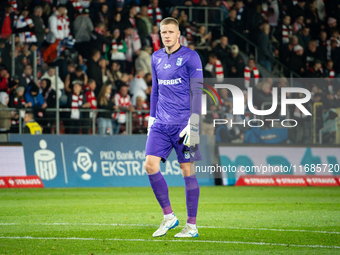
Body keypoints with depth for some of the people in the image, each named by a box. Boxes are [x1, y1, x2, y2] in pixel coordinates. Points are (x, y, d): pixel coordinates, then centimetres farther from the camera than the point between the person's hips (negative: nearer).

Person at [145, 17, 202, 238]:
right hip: (160, 124, 5)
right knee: (150, 166, -7)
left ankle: (191, 226, 6)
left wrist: (193, 124, -14)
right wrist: (152, 117, 18)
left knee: (188, 171, -2)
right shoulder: (156, 58, 13)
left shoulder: (190, 57, -5)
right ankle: (168, 216, 6)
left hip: (183, 124, -5)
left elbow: (197, 91, -8)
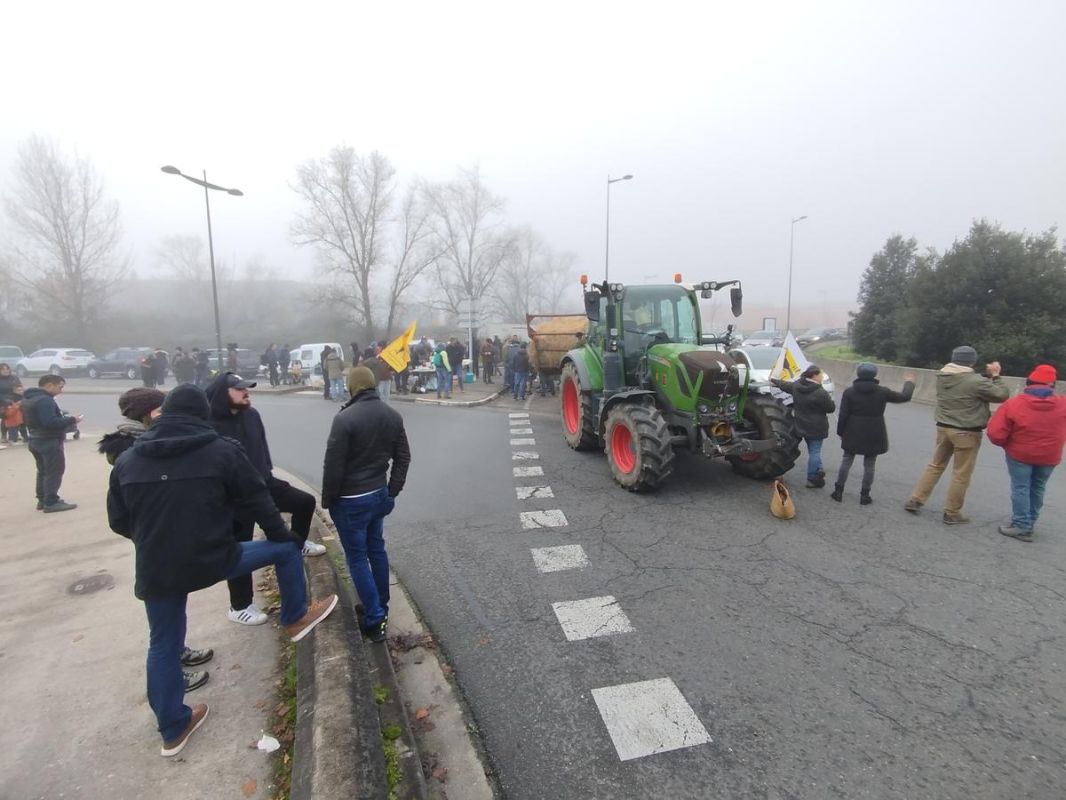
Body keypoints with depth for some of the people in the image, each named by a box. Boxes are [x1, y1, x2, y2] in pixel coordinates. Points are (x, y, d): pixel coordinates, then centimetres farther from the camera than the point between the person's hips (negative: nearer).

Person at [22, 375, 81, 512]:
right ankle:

..........

** Problem details **
Copy out the part of the records that starts with the line containing "right shoulder: (156, 58, 13)" and ends with the line containing "left elbow: (197, 91, -8)", and decrease every keypoint number, both pixel coordinates and depth, by 61. Give only those lines.

** Final answer **
right shoulder: (95, -3, -48)
left shoulder: (129, -4, -66)
right ankle: (107, 155, -55)
left hip: (122, 63, -66)
left elbow: (136, 30, -69)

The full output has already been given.